[Transcribed page contents]
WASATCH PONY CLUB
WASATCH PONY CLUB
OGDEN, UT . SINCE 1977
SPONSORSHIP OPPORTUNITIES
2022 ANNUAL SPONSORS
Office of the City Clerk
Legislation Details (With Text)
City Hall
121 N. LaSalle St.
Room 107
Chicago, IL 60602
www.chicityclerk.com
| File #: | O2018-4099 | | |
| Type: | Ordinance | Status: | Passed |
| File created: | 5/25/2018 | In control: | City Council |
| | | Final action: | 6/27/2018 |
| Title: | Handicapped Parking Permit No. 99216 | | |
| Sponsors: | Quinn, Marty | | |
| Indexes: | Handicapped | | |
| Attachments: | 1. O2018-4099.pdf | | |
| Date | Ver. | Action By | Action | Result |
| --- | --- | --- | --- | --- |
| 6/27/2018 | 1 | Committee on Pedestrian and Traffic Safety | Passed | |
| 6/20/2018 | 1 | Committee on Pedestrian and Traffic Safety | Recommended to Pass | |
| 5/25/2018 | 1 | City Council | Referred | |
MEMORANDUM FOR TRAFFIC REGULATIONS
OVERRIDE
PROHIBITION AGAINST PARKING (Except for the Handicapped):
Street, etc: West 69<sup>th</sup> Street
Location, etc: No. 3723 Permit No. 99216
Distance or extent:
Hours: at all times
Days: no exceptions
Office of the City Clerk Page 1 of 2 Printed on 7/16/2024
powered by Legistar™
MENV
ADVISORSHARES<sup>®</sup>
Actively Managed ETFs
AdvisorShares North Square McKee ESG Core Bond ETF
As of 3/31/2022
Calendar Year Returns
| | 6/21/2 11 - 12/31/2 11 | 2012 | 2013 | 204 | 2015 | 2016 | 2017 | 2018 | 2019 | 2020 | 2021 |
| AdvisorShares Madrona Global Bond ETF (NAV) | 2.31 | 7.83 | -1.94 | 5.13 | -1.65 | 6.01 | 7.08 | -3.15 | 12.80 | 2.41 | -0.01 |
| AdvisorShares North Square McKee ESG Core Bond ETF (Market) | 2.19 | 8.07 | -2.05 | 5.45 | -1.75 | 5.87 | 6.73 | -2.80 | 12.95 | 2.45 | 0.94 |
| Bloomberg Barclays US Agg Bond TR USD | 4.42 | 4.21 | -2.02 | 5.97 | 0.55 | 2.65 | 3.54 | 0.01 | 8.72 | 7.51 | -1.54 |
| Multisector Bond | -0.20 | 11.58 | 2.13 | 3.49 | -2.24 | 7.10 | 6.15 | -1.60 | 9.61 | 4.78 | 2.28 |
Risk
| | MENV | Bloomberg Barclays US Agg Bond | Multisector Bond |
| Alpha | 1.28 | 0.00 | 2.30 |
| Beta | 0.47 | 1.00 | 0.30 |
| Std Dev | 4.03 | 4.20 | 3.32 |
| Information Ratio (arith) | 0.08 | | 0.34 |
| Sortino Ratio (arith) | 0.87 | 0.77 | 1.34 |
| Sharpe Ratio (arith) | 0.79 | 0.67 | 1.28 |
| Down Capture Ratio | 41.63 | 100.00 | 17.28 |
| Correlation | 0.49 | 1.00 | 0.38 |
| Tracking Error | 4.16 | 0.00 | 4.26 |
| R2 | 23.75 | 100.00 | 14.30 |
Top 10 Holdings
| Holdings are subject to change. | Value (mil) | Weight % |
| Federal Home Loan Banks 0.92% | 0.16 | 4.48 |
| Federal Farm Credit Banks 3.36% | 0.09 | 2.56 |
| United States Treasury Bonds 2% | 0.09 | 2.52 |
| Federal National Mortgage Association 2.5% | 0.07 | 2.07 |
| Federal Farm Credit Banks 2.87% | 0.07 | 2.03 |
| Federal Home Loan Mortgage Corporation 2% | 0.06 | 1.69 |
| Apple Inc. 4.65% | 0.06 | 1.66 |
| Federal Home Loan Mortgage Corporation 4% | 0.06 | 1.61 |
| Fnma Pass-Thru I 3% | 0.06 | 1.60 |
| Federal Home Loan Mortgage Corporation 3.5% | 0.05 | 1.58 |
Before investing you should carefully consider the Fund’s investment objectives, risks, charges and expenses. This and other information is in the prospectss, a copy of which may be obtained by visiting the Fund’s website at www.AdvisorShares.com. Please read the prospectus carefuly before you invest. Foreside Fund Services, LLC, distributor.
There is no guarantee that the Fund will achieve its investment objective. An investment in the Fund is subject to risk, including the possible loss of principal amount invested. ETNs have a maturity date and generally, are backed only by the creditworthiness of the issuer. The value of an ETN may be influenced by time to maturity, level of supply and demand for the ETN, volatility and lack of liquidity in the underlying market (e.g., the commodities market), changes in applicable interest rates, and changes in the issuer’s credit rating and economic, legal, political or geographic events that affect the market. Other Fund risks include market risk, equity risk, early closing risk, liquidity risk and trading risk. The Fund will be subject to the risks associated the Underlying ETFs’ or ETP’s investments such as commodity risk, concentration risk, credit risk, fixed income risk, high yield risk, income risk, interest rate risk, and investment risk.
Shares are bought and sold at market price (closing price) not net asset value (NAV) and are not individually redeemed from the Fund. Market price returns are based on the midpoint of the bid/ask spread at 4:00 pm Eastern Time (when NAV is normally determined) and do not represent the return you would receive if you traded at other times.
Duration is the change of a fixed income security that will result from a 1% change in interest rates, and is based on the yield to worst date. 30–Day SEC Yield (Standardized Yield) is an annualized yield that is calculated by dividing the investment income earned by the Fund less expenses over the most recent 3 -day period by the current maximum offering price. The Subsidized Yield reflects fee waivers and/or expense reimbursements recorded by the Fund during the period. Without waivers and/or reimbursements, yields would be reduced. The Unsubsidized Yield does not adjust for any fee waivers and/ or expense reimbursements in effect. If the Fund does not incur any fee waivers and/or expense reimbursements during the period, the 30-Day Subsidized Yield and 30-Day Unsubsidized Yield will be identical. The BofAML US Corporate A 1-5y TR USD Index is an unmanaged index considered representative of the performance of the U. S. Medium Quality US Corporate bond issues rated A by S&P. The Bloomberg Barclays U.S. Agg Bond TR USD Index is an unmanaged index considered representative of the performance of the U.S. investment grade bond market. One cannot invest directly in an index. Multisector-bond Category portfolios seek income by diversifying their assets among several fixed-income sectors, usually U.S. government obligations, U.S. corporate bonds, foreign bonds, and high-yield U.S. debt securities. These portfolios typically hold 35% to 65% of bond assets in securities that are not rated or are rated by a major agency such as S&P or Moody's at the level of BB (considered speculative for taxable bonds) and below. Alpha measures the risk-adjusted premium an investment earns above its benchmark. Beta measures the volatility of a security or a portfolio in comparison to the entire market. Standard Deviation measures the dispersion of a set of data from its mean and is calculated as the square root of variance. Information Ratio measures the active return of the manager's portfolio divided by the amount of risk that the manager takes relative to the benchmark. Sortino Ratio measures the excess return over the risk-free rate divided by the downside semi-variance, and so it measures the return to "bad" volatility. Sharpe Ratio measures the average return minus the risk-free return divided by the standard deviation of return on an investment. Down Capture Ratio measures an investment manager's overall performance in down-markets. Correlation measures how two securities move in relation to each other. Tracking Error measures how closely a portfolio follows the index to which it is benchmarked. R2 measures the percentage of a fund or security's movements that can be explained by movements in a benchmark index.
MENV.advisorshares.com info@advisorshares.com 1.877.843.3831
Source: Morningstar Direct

▶ _EXERCISE GOAL_:
The lines to copy run from the start of the records above through the line holding "1.00 | 0.38 |"; give them exactly, both ends included, and nothing else.

▶ _WORKED SOLUTION_:
WASATCH PONY CLUB
WASATCH PONY CLUB
OGDEN, UT . SINCE 1977
SPONSORSHIP OPPORTUNITIES
2022 ANNUAL SPONSORS
Office of the City Clerk
Legislation Details (With Text)
City Hall
121 N. LaSalle St.
Room 107
Chicago, IL 60602
www.chicityclerk.com
| File #: | O2018-4099 | | |
| Type: | Ordinance | Status: | Passed |
| File created: | 5/25/2018 | In control: | City Council |
| | | Final action: | 6/27/2018 |
| Title: | Handicapped Parking Permit No. 99216 | | |
| Sponsors: | Quinn, Marty | | |
| Indexes: | Handicapped | | |
| Attachments: | 1. O2018-4099.pdf | | |
| Date | Ver. | Action By | Action | Result |
| --- | --- | --- | --- | --- |
| 6/27/2018 | 1 | Committee on Pedestrian and Traffic Safety | Passed | |
| 6/20/2018 | 1 | Committee on Pedestrian and Traffic Safety | Recommended to Pass | |
| 5/25/2018 | 1 | City Council | Referred | |
MEMORANDUM FOR TRAFFIC REGULATIONS
OVERRIDE
PROHIBITION AGAINST PARKING (Except for the Handicapped):
Street, etc: West 69<sup>th</sup> Street
Location, etc: No. 3723 Permit No. 99216
Distance or extent:
Hours: at all times
Days: no exceptions
Office of the City Clerk Page 1 of 2 Printed on 7/16/2024
powered by Legistar™
MENV
ADVISORSHARES<sup>®</sup>
Actively Managed ETFs
AdvisorShares North Square McKee ESG Core Bond ETF
As of 3/31/2022
Calendar Year Returns
| | 6/21/2 11 - 12/31/2 11 | 2012 | 2013 | 204 | 2015 | 2016 | 2017 | 2018 | 2019 | 2020 | 2021 |
| AdvisorShares Madrona Global Bond ETF (NAV) | 2.31 | 7.83 | -1.94 | 5.13 | -1.65 | 6.01 | 7.08 | -3.15 | 12.80 | 2.41 | -0.01 |
| AdvisorShares North Square McKee ESG Core Bond ETF (Market) | 2.19 | 8.07 | -2.05 | 5.45 | -1.75 | 5.87 | 6.73 | -2.80 | 12.95 | 2.45 | 0.94 |
| Bloomberg Barclays US Agg Bond TR USD | 4.42 | 4.21 | -2.02 | 5.97 | 0.55 | 2.65 | 3.54 | 0.01 | 8.72 | 7.51 | -1.54 |
| Multisector Bond | -0.20 | 11.58 | 2.13 | 3.49 | -2.24 | 7.10 | 6.15 | -1.60 | 9.61 | 4.78 | 2.28 |
Risk
| | MENV | Bloomberg Barclays US Agg Bond | Multisector Bond |
| Alpha | 1.28 | 0.00 | 2.30 |
| Beta | 0.47 | 1.00 | 0.30 |
| Std Dev | 4.03 | 4.20 | 3.32 |
| Information Ratio (arith) | 0.08 | | 0.34 |
| Sortino Ratio (arith) | 0.87 | 0.77 | 1.34 |
| Sharpe Ratio (arith) | 0.79 | 0.67 | 1.28 |
| Down Capture Ratio | 41.63 | 100.00 | 17.28 |
| Correlation | 0.49 | 1.00 | 0.38 |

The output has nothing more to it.